Hate group papers campus again

By Michael Urbanec

DeKALB — Southern Poverty Law Center-classified hate group Identity Evropa has papered the NIU campus with flyers advertising white nationalism for the second time in several months.

Flyers were found at Barsema Hall and around MLK Commons with posters reading “action, identity, leadership” in October.

“I’m incredibly proud of leading a university that is diverse in all aspects and that strives to provide a welcoming community to all students, faculty and staff,” said acting President Lisa Freeman. “In times like now, I encourage us all to consider our student’s Northern Pact and how we can meaningfully live it each day so that messages rooted in inclusivity and positivity are raised higher than those intended to divide us.”

NIU officials removed the posters, stickers and flyers because they violated the campus posting policies, which limit posting to Student-Assocation-recognized student organizations and require posters to be approved by Student Involvement and Leadership Development officials.

The Student Involvement and Leadership Development director has the authority to withhold approval of a posting if it is deemed “obscene, offensive or discriminatory to a portion of the university community, or which advertises an event which is illegal or unlawful,” according to the policy.

Lecia Brooks, outreach director for the Southern Poverty Law Center, said Identity Evropa began in 2016, and was one of the groups behind the Unite the Right rally in Charlottesville, VA, where counter-protester Heather Heyer was run over by a vehicle driven by a white nationalist.

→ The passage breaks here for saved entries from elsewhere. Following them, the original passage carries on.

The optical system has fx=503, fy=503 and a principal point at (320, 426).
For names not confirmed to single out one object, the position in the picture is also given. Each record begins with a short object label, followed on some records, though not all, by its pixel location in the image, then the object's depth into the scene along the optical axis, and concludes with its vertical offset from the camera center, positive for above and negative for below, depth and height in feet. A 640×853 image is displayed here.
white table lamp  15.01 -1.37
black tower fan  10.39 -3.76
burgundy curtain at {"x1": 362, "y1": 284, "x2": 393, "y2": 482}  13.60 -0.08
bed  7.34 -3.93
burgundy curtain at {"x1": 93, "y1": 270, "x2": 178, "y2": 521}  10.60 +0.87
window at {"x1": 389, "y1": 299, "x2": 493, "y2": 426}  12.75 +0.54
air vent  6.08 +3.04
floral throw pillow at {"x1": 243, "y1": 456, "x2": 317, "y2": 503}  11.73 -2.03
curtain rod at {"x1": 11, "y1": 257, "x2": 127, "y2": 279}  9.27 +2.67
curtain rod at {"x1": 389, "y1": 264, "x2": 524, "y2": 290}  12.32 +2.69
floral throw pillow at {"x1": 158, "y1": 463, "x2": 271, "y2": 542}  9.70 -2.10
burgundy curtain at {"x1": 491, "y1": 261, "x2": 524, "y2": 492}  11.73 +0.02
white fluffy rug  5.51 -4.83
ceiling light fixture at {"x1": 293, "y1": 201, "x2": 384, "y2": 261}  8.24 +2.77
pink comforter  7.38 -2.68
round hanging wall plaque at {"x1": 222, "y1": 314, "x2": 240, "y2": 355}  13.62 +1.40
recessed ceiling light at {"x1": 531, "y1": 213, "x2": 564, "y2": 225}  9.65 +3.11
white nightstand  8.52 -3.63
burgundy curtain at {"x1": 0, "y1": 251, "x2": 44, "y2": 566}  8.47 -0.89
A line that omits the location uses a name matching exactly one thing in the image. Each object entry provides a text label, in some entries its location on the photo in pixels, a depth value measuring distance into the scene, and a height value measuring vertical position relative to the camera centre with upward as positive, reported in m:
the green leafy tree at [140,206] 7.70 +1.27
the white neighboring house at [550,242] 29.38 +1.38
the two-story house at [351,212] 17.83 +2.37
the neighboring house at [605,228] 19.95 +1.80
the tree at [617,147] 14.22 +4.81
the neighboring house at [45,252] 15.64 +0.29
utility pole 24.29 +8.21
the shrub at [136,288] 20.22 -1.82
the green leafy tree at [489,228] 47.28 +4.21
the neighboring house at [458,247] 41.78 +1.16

The chant “you will not replace us” is one of their staples.

“The Southern Poverty Law Center defines a hate group as an organization that – based on its official statements or principles, the statements of its leaders, or its activities – has beliefs or practices that attack or malign an entire class of people, typically for their immutable characteristics,” according to the Southern Poverty Law Center’s webpage.

When students returned from spring break, fliers advertising the hate-group were found around campus; near the Founders Memorial Library, the Holmes Student Center and Altgeld Hall.

“A lot of these groups tend to exist in the shadows,” said Elijah Bebora, junior political science major. “Now we have this white ethno-nationalist climate that has emboldened these groups to come out in the public spaces. What we’re seeing is kind of a direct correlation to what we’ve been seeing nationally.”

Brooks said Identity Evropa’s hides their views by claiming they are promoting Western civilizations and focusing on classical artwork and marvels, but the group is mostly pointed toward white nationalism.

“These are not publicity stunts,” Brooks said. “These are recruiting tactics.”

Identity Evropa has fliered 241 different college campuses as apart of the tactic they call Project Seige, according to the Southern Poverty Law Center, The Southern Poverty Law Center also said their founder, former marine Nathan Domingo, has close ties to white nationalist Richard Spencer.

“The group aims to hide its white supremacist ideologies behind a pseudo-intellectualized facade,” according to an Oct. 17 Southern Poverty Law Center press release.

An Identity Evropa event in Nashville, Tennessee featured speakers from the Ku Klux Klan and the Council of Conservative Citizens, the white nationalist group that inspired murderer Dylann Roof, according to a March 15 Southern Poverty Law Center press release.

Bebora said he thinks the administration’s response to the postings were slow. “I think their lack of aggression toward this issue speaks volumes,” Bebora said. “All they have really done is rip down posters, but they haven’t been aggressive in trying to find out who the perpetrators are, and to me as a minority, that’s very disappointing.”